Ohio’s economy continues to heat up as the state’s unemployment rate reaches 4.1%.

The Buckeye State’s economy “has never performed better,” J.P. Nauseeff, president and CEO of JobsOhio, the state’s economic development organization, told Yahoo Finance’s On the Move, “Ohio is at full employment and we’re even adding manufacturing jobs.” He said that the state is also diversifying the economy and introducing health innovation.

In April 2009, the state ranked 8th for the highest unemployment rate across the United States at 10.2%, trailing not too far behind states like Nevada, North Carolina and Carolina. Since then companies like Root Insurance and CoverMyMeds, have created headquarters in the midwestern state. Nauseeff attributes Ohio’s location, cost of living and workforce to the company’s decision to choose Ohio as a home base.

“Some of these businesses might get their invention or their first capital in a larger market, but to scale, you can scale affordably” in Ohio, Naueeff said, “You can find diversity in the industries, diversity in the communities. We’re not dominated by one or two large cities, we have some large cities, but we have small towns and a relatively low cost of living so it’s really a great place for families.” He also makes note of the two hundred institutions of higher learning available statewide, like Ohio State, that are allowing the opportunity “for people to get educated and for employers to invest if they want a strong workforce.”

But keep in mind, it’s not new that major companies are flocking to Ohio to set up a home base. Abercrombie & Fitch (ANF), Big Lots (BIG), Eaton Corporation (ETN) Good Year (GT), L Brands, Inc. (LB), Macy’s (M), Kroger (KR), Procter & Gamble (PG), The Sherwin-Williams Company (SHW), among many others, have headquarters in major cities, including Akron, Cincinnati, Cleveland, Columbus and New Albany, across the state.

Ohio reaches unemployment rate of 4.1% in September of 2019. (Courtesy: Ohio Department of Job and Family Services)

Impact of US-China trade war on Ohio

As tensions continue to grow between the U.S. and China, Ohio is taking a hit, especially within its largest industry — the food and agriculture industry. Each year, the overall industry brings in $105 billion dollars to Ohio’s economy.
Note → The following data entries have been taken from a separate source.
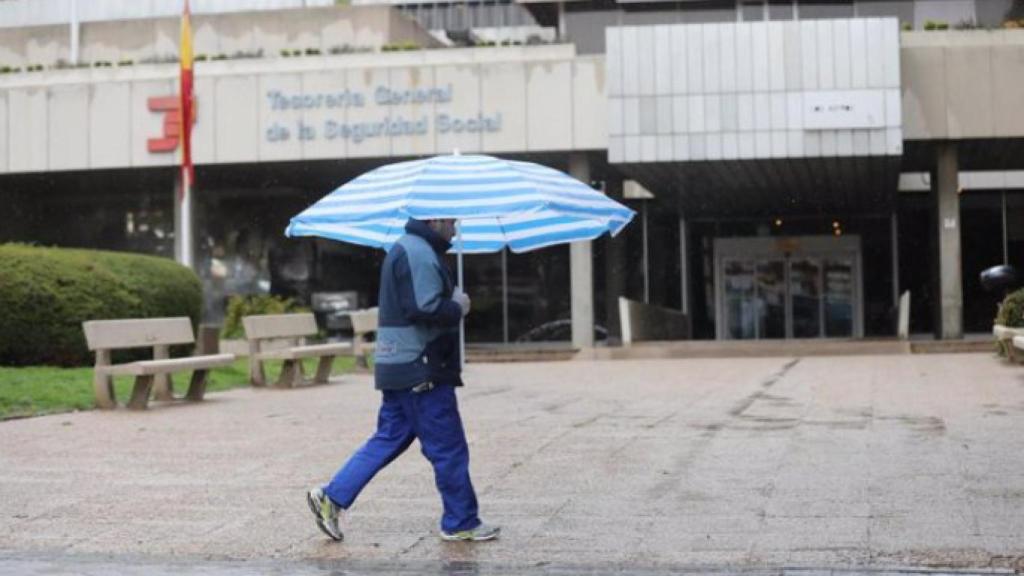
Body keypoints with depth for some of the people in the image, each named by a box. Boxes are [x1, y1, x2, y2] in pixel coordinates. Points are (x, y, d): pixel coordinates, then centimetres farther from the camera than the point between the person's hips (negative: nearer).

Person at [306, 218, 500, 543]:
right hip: (421, 370, -10)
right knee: (448, 449, -1)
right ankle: (461, 523, 9)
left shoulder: (405, 248, 19)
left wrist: (452, 302, 12)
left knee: (389, 439, 13)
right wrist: (457, 306, -8)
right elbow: (425, 309, -25)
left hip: (398, 367, 10)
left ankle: (331, 498, 10)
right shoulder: (420, 254, -15)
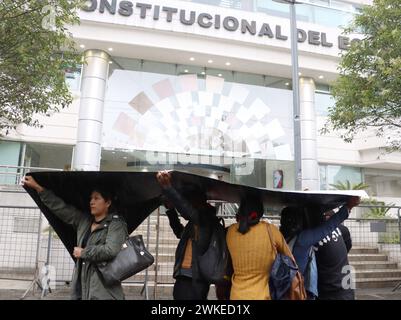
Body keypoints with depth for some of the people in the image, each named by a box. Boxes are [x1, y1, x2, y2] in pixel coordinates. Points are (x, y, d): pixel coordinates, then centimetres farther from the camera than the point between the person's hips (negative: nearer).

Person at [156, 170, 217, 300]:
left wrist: (167, 188, -36)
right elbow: (180, 232, 36)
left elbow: (189, 212, -29)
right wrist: (171, 209, 27)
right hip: (183, 277, 9)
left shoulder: (208, 218, -9)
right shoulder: (193, 223, 17)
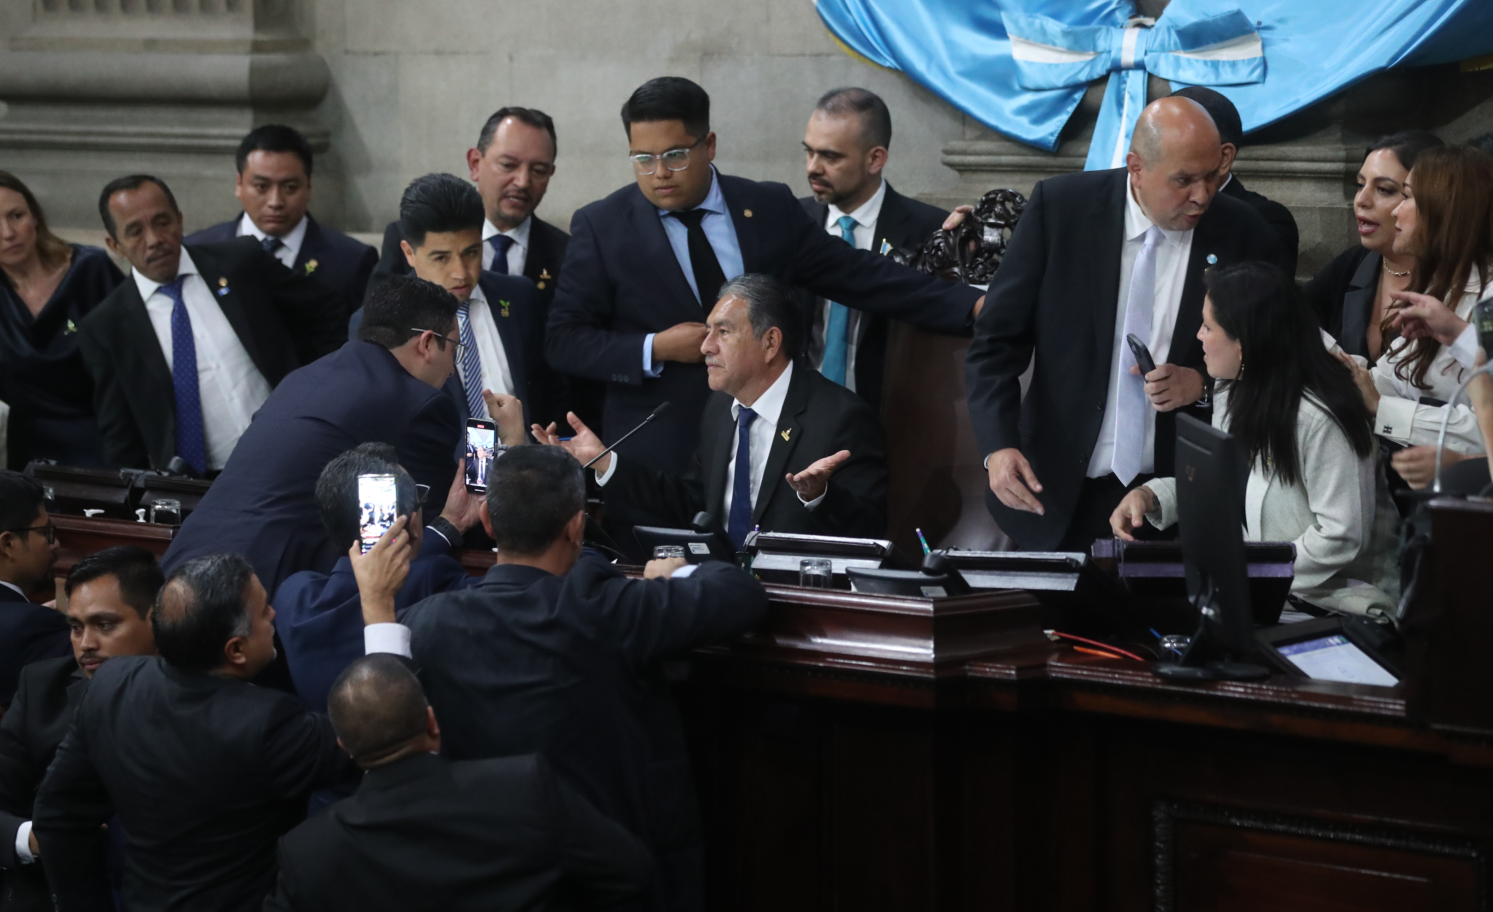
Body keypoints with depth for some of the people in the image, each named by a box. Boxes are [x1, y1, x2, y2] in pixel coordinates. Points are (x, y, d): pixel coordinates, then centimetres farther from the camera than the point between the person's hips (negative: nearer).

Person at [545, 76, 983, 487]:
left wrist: (972, 305, -4)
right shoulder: (600, 226, -1)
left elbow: (862, 277, 4)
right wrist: (655, 350, -15)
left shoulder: (770, 209, 4)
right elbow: (563, 339, -1)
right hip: (656, 461, -2)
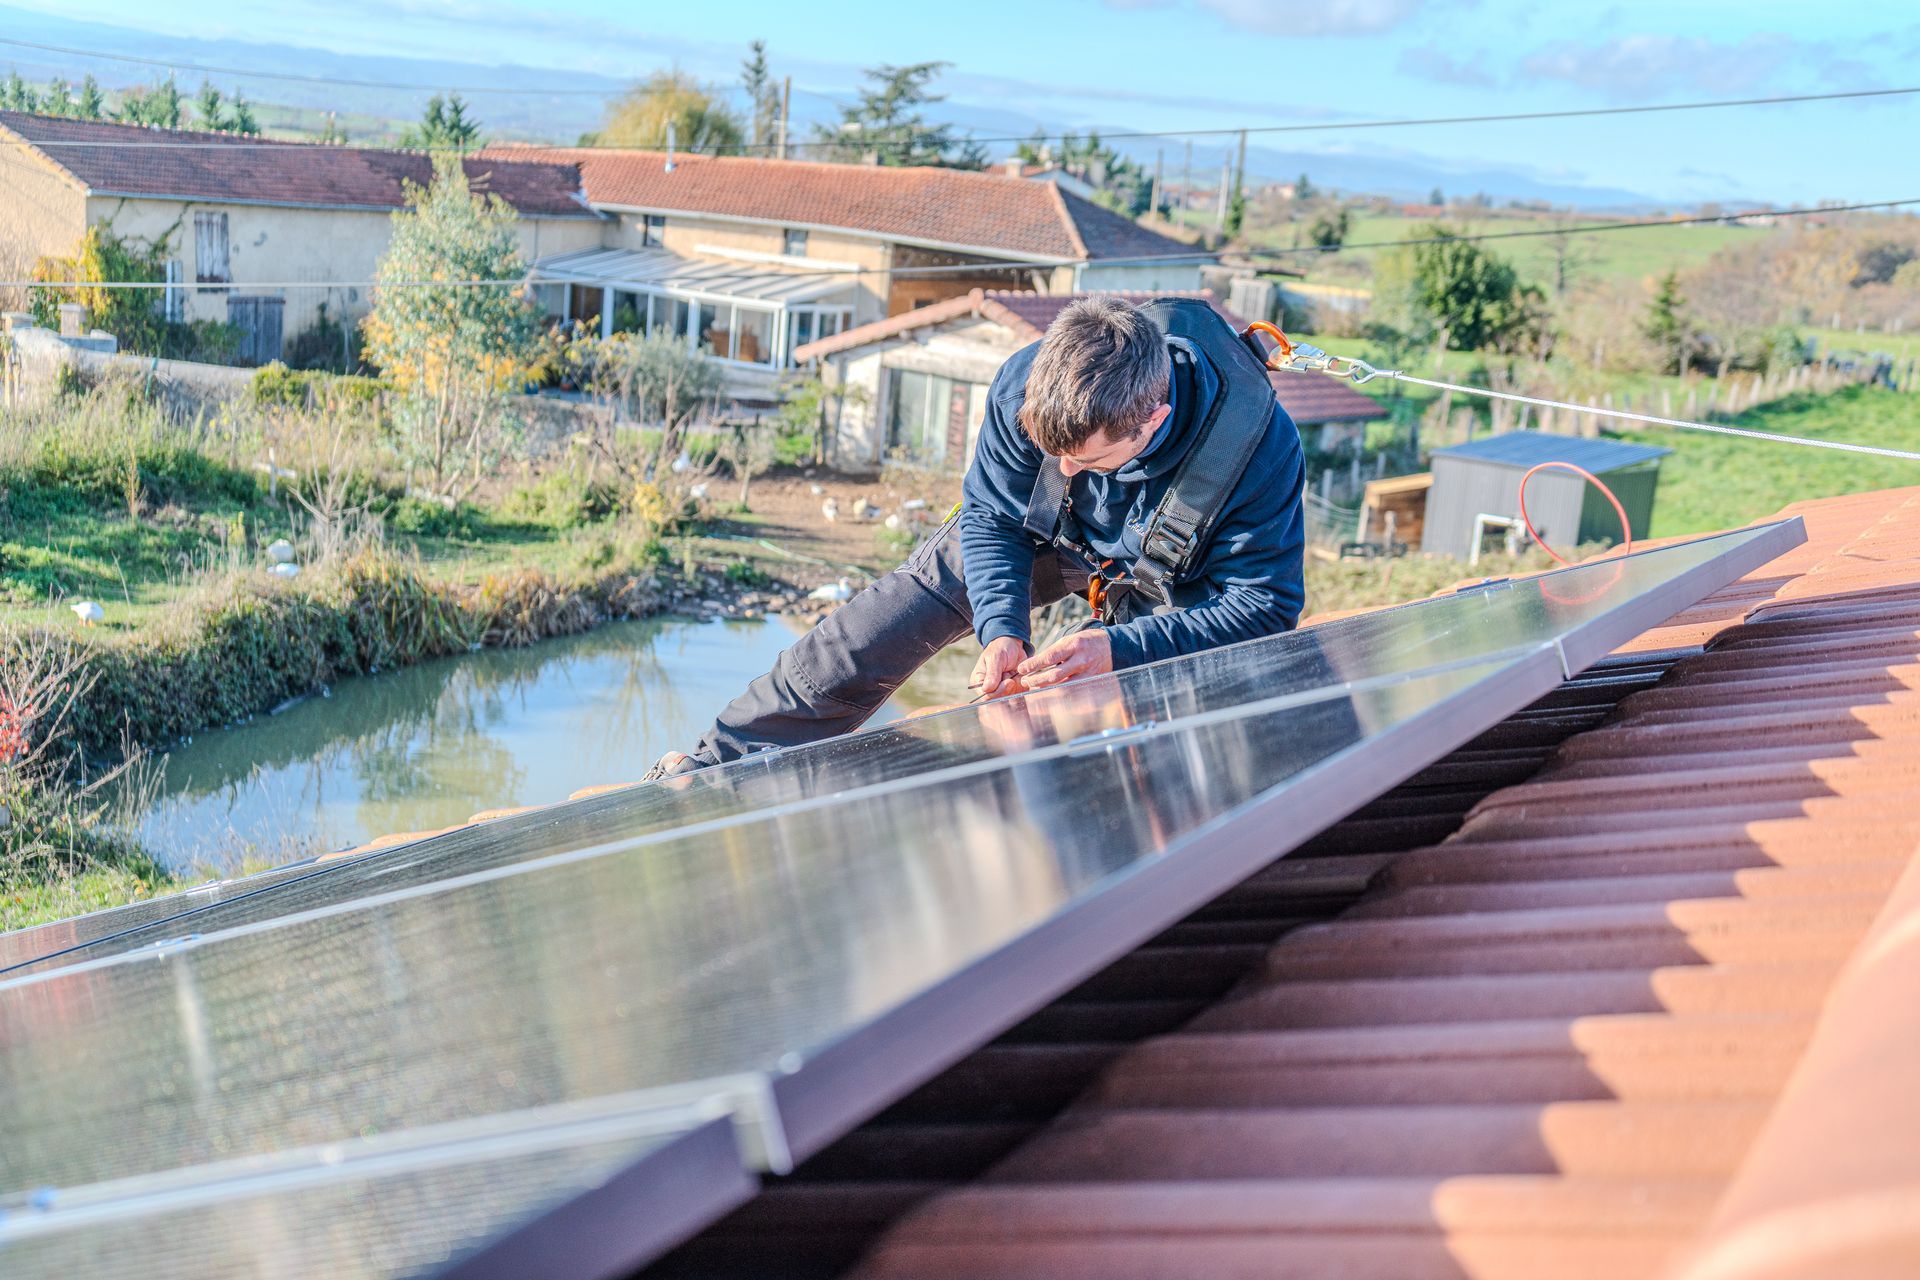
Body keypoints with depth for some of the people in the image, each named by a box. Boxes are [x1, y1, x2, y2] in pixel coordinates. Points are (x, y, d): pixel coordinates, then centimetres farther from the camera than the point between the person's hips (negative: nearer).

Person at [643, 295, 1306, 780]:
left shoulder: (1260, 447, -42)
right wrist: (1001, 628, -33)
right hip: (1042, 532, 3)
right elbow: (991, 514, -16)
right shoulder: (1026, 383, -33)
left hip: (1170, 579, -2)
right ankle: (720, 765, 7)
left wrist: (1120, 649, -44)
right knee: (869, 635, -3)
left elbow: (1265, 603, -32)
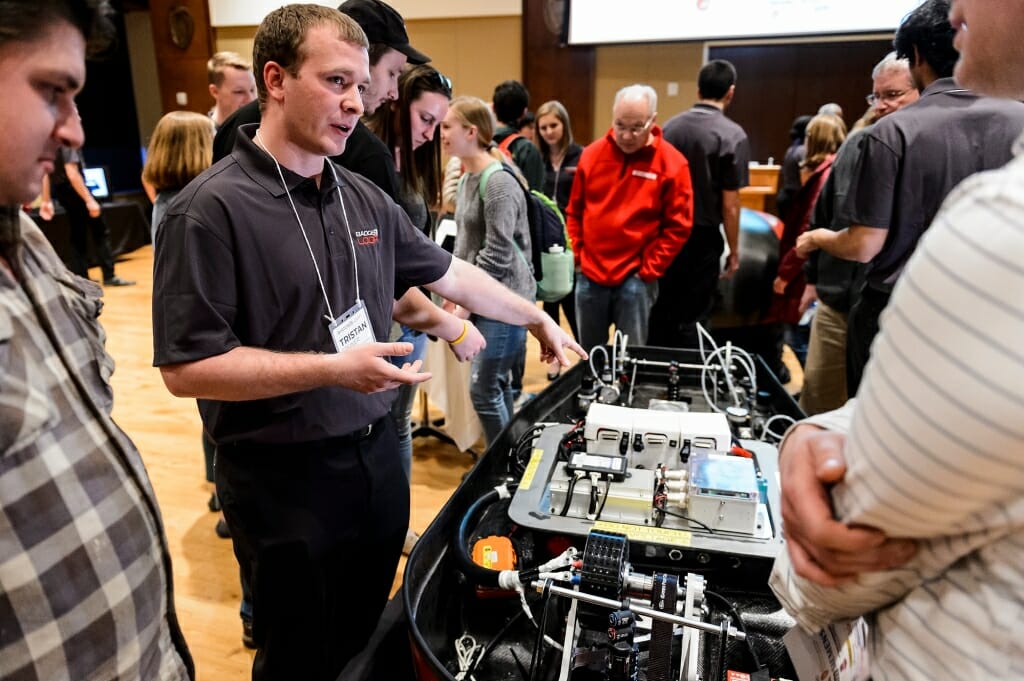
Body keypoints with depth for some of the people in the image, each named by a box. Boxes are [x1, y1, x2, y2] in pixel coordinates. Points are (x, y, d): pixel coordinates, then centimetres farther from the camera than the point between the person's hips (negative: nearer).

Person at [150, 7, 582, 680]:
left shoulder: (364, 196, 4)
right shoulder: (210, 209, -18)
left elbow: (446, 271, 14)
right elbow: (186, 366, -20)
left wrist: (537, 318, 18)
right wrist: (333, 368, -27)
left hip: (378, 453, 6)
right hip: (284, 478, -6)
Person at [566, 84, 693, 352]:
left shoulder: (672, 163, -7)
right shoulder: (592, 154, 3)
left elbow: (678, 226, -5)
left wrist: (648, 270, -9)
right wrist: (576, 255, 4)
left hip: (636, 279, -3)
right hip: (589, 274, 3)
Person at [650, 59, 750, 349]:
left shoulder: (670, 126, 4)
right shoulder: (733, 136, -10)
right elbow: (729, 203, -11)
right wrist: (734, 250, 0)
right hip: (702, 237, -4)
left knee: (660, 312, 15)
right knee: (691, 319, 5)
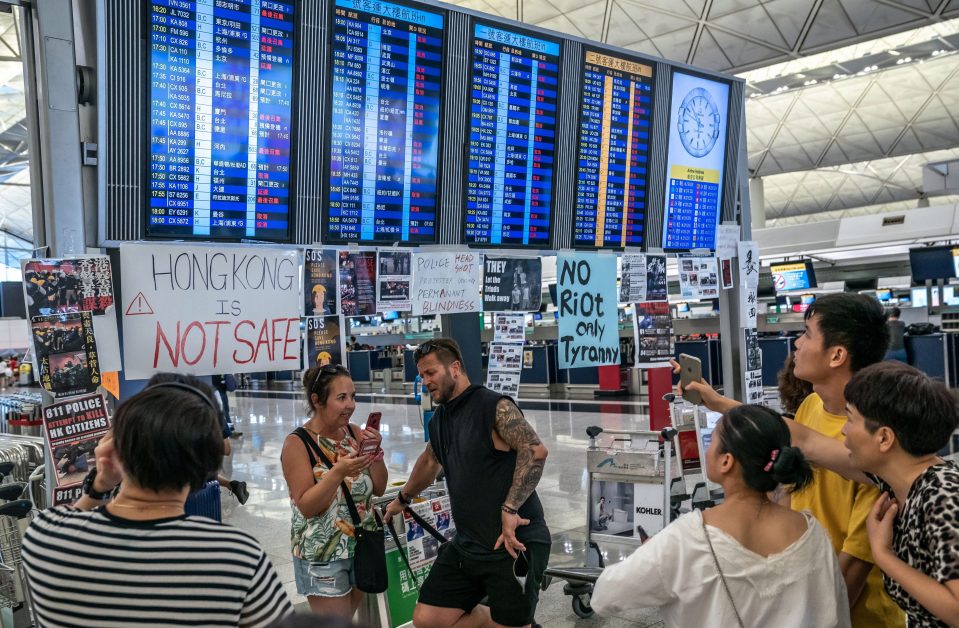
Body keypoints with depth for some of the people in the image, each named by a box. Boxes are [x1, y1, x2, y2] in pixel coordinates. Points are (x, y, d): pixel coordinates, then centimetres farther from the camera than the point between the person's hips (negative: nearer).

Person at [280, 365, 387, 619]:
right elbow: (306, 507, -19)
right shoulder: (297, 443, -15)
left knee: (350, 618, 17)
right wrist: (338, 472, -32)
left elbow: (379, 489, 3)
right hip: (324, 555, -5)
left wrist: (375, 451, -13)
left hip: (361, 546, 5)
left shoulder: (354, 433, 0)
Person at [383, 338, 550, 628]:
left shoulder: (495, 407, -14)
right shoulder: (438, 421, 13)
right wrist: (402, 500, 45)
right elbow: (429, 462, 32)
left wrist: (510, 509, -30)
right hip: (467, 546, 8)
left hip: (514, 545, -8)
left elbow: (535, 451, -27)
“In pockets, there have been some impacts in agriculture,” Nauseeff said. “For instance, the soybean (S=F) market.” Each year soybean production brings in nearly $5.3 billion dollars for the overall economy statewide. Nauseeff also noted that “companies like Cargill are investing in infrastructure that uses soybeans as byproduct.”

“We’re also seeing some changes to our investment pipeline that would indicate that importing, raw materials and manufacturing are slowing down a bit and just assembly is occurring because of the nature of the negotiation on the tariffs and how all those impact the raw materials,” he said.